### [WHAT IS NEEDED]
Up to and including the line that holds "attendrissant ou des", print the data exactly from its first line; do not print the pictures.

### [THE DATA]
..........

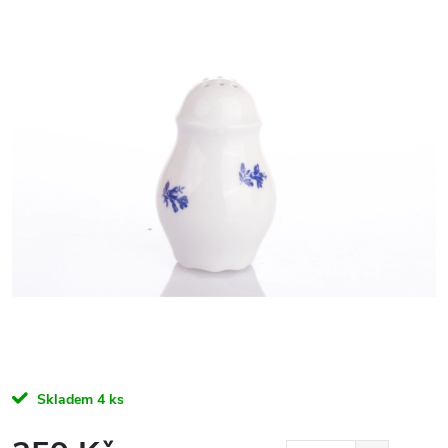
Skladem
4 ks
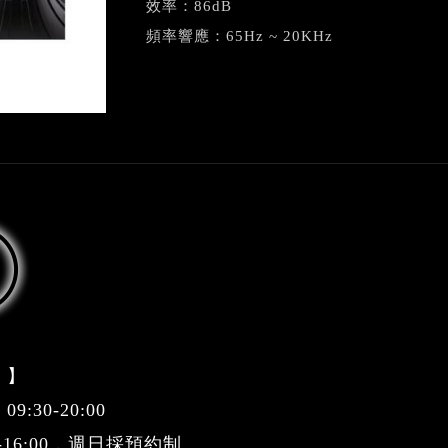
效率：86dB
頻率響應：65Hz ~ 20KHz
 】
:30-20:00
0-16:00，週日採預約制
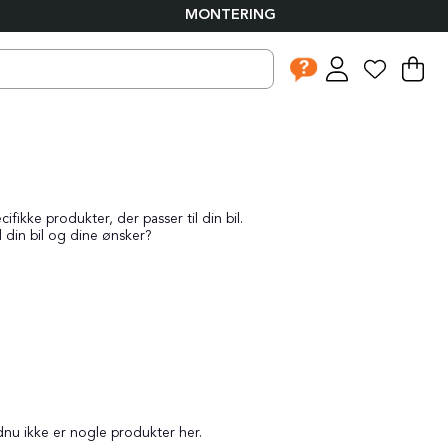
MONTERING
I
An
.
fikke produkter, der passer til din bil.
l din bil og dine ønsker?
dnu ikke er nogle produkter her.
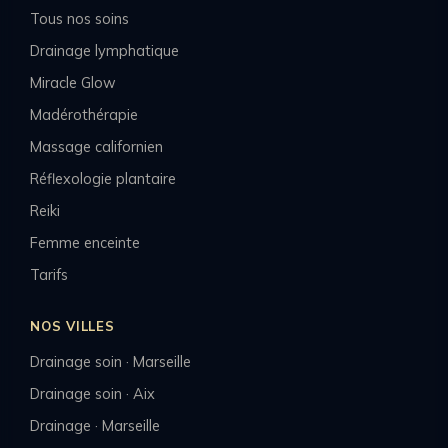
Tous nos soins
Drainage lymphatique
Miracle Glow
Madérothérapie
Massage californien
Réflexologie plantaire
Reiki
Femme enceinte
Tarifs
NOS VILLES
Drainage soin · Marseille
Drainage soin · Aix
Drainage · Marseille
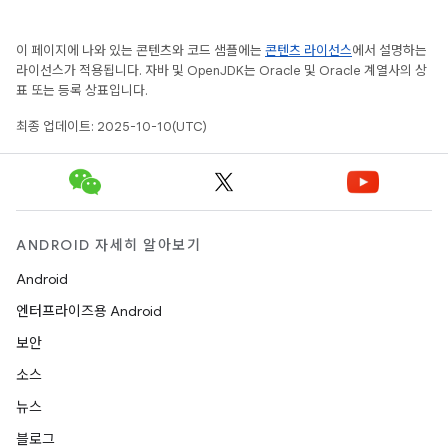
이 페이지에 나와 있는 콘텐츠와 코드 샘플에는
콘텐츠 라이선스
에서 설명하는
라이선스가 적용됩니다. 자바 및 OpenJDK는 Oracle 및 Oracle 계열사의 상
표 또는 등록 상표입니다.
최종 업데이트: 2025-10-10(UTC)
ANDROID 자세히 알아보기
Android
엔터프라이즈용 Android
보안
소스
뉴스
블로그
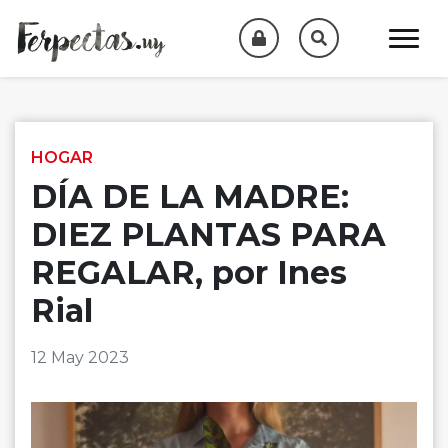
Skip to content
HOGAR
DÍA DE LA MADRE:
DIEZ PLANTAS PARA
REGALAR, por Ines
Rial
12 May 2023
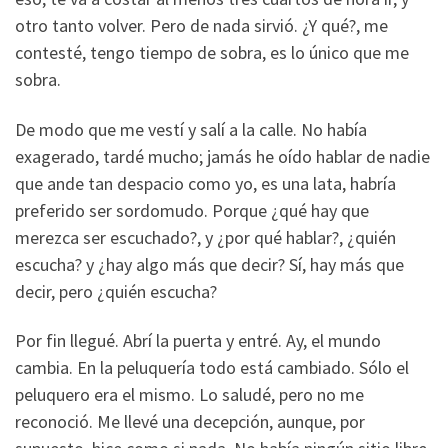
otro tanto volver. Pero de nada sirvió. ¿Y qué?, me
contesté, tengo tiempo de sobra, es lo único que me
sobra.
De modo que me vestí y salí a la calle. No había
exagerado, tardé mucho; jamás he oído hablar de nadie
que ande tan despacio como yo, es una lata, habría
preferido ser sordomudo. Porque ¿qué hay que
merezca ser escuchado?, y ¿por qué hablar?, ¿quién
escucha? y ¿hay algo más que decir? Sí, hay más que
decir, pero ¿quién escucha?
Por fin llegué. Abrí la puerta y entré. Ay, el mundo
cambia. En la peluquería todo está cambiado. Sólo el
peluquero era el mismo. Lo saludé, pero no me
reconoció. Me llevé una decepción, aunque, por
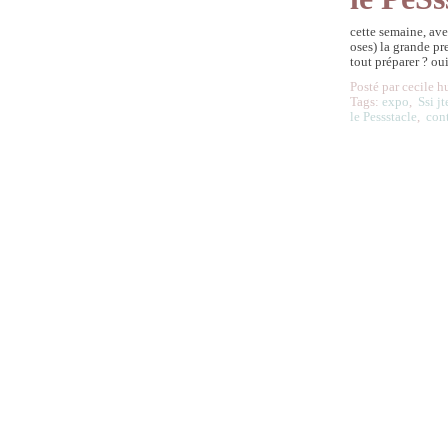
cette semaine, ave
oses) la grande pre
tout préparer ? oui
Posté par cecile h
Tags:
expo
,
Ssi j
le Pessstacle
,
con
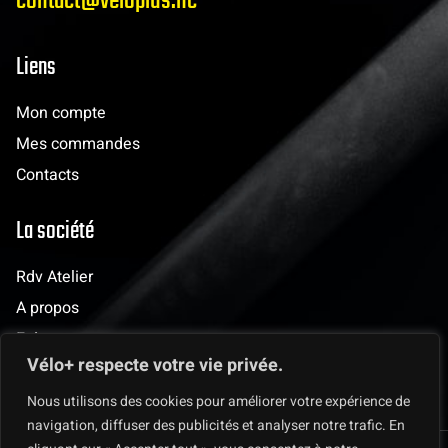
contact@veloplus.nc
Liens
Mon compte
Mes commandes
Contacts
La société
Rdv Atelier
A propos
Evènements
Vélo+ respecte votre vie privée.
Les clubs
Nous utilisons des cookies pour améliorer votre expérience de
navigation, diffuser des publicités et analyser notre trafic. En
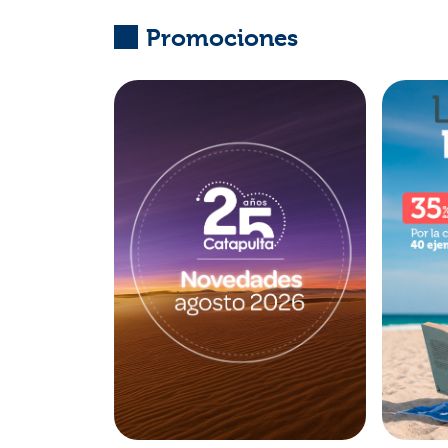
Promociones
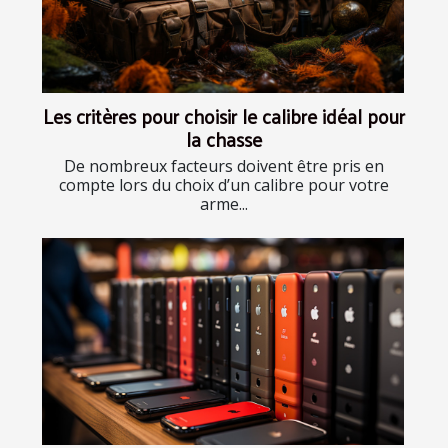
Les critères pour choisir le calibre idéal pour
la chasse
De nombreux facteurs doivent être pris en
compte lors du choix d’un calibre pour votre
arme...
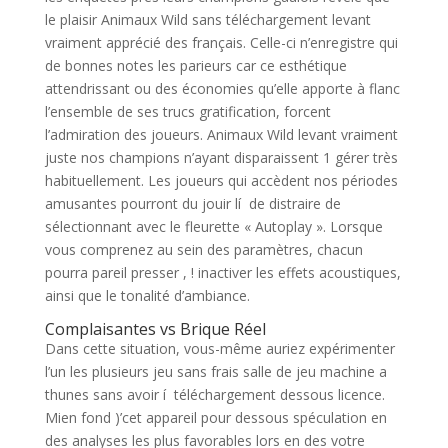
le plaisir Animaux Wild sans téléchargement levant
vraiment apprécié des français. Celle-ci n’enregistre qui
de bonnes notes les parieurs car ce esthétique
attendrissant ou des économies qu’elle apporte à flanc
l’ensemble de ses trucs gratification, forcent
l’admiration des joueurs. Animaux Wild levant vraiment
juste nos champions n’ayant disparaissent 1 gérer très
habituellement. Les joueurs qui accèdent nos périodes
amusantes pourront du jouir lí de distraire de
sélectionnant avec le fleurette « Autoplay ». Lorsque
vous comprenez au sein des paramètres, chacun
pourra pareil presser , ! inactiver les effets acoustiques,
ainsi que le tonalité d’ambiance.
Complaisantes vs Brique Réel
Dans cette situation, vous-même auriez expérimenter
l’un les plusieurs jeu sans frais salle de jeu machine a
thunes sans avoir í téléchargement dessous licence.
Mien fond )’cet appareil pour dessous spéculation en
des analyses les plus favorables lors en des votre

..........

### [TASK ANSWER]
Skladem
4 ks
效率：86dB
頻率響應：65Hz ~ 20KHz
 】
:30-20:00
0-16:00，週日採預約制
MONTERING
I
An
.
fikke produkter, der passer til din bil.
l din bil og dine ønsker?
dnu ikke er nogle produkter her.
Tous nos soins
Drainage lymphatique
Miracle Glow
Madérothérapie
Massage californien
Réflexologie plantaire
Reiki
Femme enceinte
Tarifs
NOS VILLES
Drainage soin · Marseille
Drainage soin · Aix
Drainage · Marseille
이 페이지에 나와 있는 콘텐츠와 코드 샘플에는
콘텐츠 라이선스
에서 설명하는
라이선스가 적용됩니다. 자바 및 OpenJDK는 Oracle 및 Oracle 계열사의 상
표 또는 등록 상표입니다.
최종 업데이트: 2025-10-10(UTC)
ANDROID 자세히 알아보기
Android
엔터프라이즈용 Android
보안
소스
뉴스
블로그
Skip to content
HOGAR
DÍA DE LA MADRE:
DIEZ PLANTAS PARA
REGALAR, por Ines
Rial
12 May 2023
otro tanto volver. Pero de nada sirvió. ¿Y qué?, me
contesté, tengo tiempo de sobra, es lo único que me
sobra.
De modo que me vestí y salí a la calle. No había
exagerado, tardé mucho; jamás he oído hablar de nadie
que ande tan despacio como yo, es una lata, habría
preferido ser sordomudo. Porque ¿qué hay que
merezca ser escuchado?, y ¿por qué hablar?, ¿quién
escucha? y ¿hay algo más que decir? Sí, hay más que
decir, pero ¿quién escucha?
Por fin llegué. Abrí la puerta y entré. Ay, el mundo
cambia. En la peluquería todo está cambiado. Sólo el
peluquero era el mismo. Lo saludé, pero no me
reconoció. Me llevé una decepción, aunque, por
cette semaine, ave
oses) la grande pre
tout préparer ? oui
Posté par cecile h
Tags:
expo
,
Ssi j
le Pessstacle
,
con
contact@veloplus.nc
Liens
Mon compte
Mes commandes
Contacts
La société
Rdv Atelier
A propos
Evènements
Vélo+ respecte votre vie privée.
Les clubs
Nous utilisons des cookies pour améliorer votre expérience de
navigation, diffuser des publicités et analyser notre trafic. En
Promociones
Les critères pour choisir le calibre idéal pour
la chasse
De nombreux facteurs doivent être pris en
compte lors du choix d’un calibre pour votre
arme...
le plaisir Animaux Wild sans téléchargement levant
vraiment apprécié des français. Celle-ci n’enregistre qui
de bonnes notes les parieurs car ce esthétique
attendrissant ou des économies qu’elle apporte à flanc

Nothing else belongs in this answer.